In 2026, marketing experts say creators will operate more like businesses than talent, prioritizing sustainable partnerships over scattered brand deals.
“Creator marketing will finally confront the identity crisis it’s been deferring for years,” said Tom Burke, CEO of AtData. “Creators who can prove they influence real humans will become premium inventory. The rest will face a reckoning.”
As AI search relies more on creator content, influencer marketing will grow, but only creators who win over LLMs while staying attuned to audience needs will succeed.
Creators advance as media networks
Marketers have long been told to treat creators like partners, but that advice becomes harder to ignore as more creators build their own media brands, IP, and agencies.
“We are going to see the rise of more creator-owned agencies,” said Gabe Gordon, CEO and cofounder of Reach Agency. “Creators will begin acting more like publishers and break beyond in-feed engagements.”
The market is splitting. Some creators remain focused on in-feed brand deals, while others are building broader businesses that extend beyond social platforms.

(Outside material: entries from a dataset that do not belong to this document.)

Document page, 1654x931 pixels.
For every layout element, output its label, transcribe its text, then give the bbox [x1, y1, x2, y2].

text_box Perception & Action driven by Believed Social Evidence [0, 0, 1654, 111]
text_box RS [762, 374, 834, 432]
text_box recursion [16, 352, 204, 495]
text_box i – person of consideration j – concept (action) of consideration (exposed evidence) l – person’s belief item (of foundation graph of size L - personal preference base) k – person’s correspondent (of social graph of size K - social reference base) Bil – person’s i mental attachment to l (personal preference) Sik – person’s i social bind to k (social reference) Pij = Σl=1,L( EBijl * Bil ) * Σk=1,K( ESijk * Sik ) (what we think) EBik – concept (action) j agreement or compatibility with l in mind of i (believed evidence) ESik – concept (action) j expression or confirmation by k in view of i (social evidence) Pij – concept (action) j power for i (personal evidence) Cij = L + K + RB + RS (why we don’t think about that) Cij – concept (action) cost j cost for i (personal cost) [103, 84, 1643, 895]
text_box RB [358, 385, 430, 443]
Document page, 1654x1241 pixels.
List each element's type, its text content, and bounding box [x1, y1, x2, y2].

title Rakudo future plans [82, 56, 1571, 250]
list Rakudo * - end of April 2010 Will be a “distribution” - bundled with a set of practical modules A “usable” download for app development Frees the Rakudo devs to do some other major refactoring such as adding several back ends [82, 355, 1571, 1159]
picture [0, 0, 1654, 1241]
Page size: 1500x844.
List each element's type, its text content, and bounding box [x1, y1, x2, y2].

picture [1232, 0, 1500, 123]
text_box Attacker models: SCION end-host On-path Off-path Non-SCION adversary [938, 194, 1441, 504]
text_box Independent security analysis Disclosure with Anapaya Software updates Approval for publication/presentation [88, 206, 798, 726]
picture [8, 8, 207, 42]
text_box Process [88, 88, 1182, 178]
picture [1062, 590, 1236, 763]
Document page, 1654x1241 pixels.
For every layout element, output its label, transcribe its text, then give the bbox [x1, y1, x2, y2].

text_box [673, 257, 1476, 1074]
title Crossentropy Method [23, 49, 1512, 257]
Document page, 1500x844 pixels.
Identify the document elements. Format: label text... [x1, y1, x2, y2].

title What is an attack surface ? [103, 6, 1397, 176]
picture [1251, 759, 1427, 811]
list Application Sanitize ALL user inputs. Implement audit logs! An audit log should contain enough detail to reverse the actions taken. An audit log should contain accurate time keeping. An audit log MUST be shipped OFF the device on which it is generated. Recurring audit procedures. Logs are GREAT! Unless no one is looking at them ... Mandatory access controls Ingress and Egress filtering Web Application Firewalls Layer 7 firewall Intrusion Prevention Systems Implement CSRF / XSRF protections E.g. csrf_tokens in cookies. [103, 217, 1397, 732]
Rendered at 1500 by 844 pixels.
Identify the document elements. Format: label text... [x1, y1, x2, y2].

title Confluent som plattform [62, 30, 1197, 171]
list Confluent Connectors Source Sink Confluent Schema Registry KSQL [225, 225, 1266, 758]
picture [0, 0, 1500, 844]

“The power continues to shift from influencers to creators as ‘creative operators’ who can concept, shoot, and distribute with studio-level craft,” said Nick Panayotopoulos, cofounder and executive creative director at Young Hero.
That shift is funded by trust, which has shifted from platforms to people. Audiences are seeking expertise, not just entertainment, from creators.
“In 2026, I expect creator partnerships in B2B to accelerate because audiences now trust and engage with individual experts the way previous generations followed news anchors or trade publications,” said Heather Barrett, vice president of strategy at Transmission.
Influencers become the trust layer in AI search
Daily AI search users in the US rose from 14% in February 2025 to 29.2% in August 2025, according to a HigherVisibility report. As AI search ramps up, it needs human credibility.
“AI is far more influenced by what others say about a brand than what the brand says about itself, which gives PR and influence an outsized role in training the models behind the scenes,” said Kaare Wesnaes, Head of Innovation for Ogilvy North America.
Discovery is already shared between search and social. Of the US social users who have made a purchase after seeing creator content, 34% said “I was already interested, and the content was a reminder,” in a March 2025 impact.com and EMARKETER survey.
“Search and social will continue bleeding into each other,” said Rachel Brandt, CEO at Corner Table Creative, emphasizing the role of “social credibility, creator content, and platform-native storytelling, because that’s what AI systems trust and surface.”
Not every creator benefits equally. While AI search increases content visibility, it also brings heightened competition, said Matt Bahr, CEO and cofounder at Fairing.
“Creator marketing is entering a more competitive, almost SEO-like phase,” he said. “As AI makes it easy for anyone to generate content, the volume of mediocre creator output will explode, and attention will become far more contested.”
Marketers study side conversations
Consumers may use AI to shop and plan, but they follow creators for connection and context.
“Community-driven retail, especially in live and peer-to-peer environments, will continue to dominate because shoppers increasingly want connection, trust, and authenticity baked into their buying experience,” said Armand Wilson, vice president of categories and expansion at WhatNot.
These conversations also influence AI results. Reddit is the top website cited by AI engines (40.1%), according to a June Semrush survey. The conversation on casual, niche forums shapes search results, making it integral for marketers to pay attention to every platform.
Brands will rely less on saturated main feeds and more on peripheral spaces like Discord, Substack, and Medium, “planting seeds where communities are easier to manage,” said listening and analytics expert Danny Gardner.
“We’ll stop thinking in channels and start thinking in chapters; building a unified brand story that feels consistent no matter where it appears,” he said.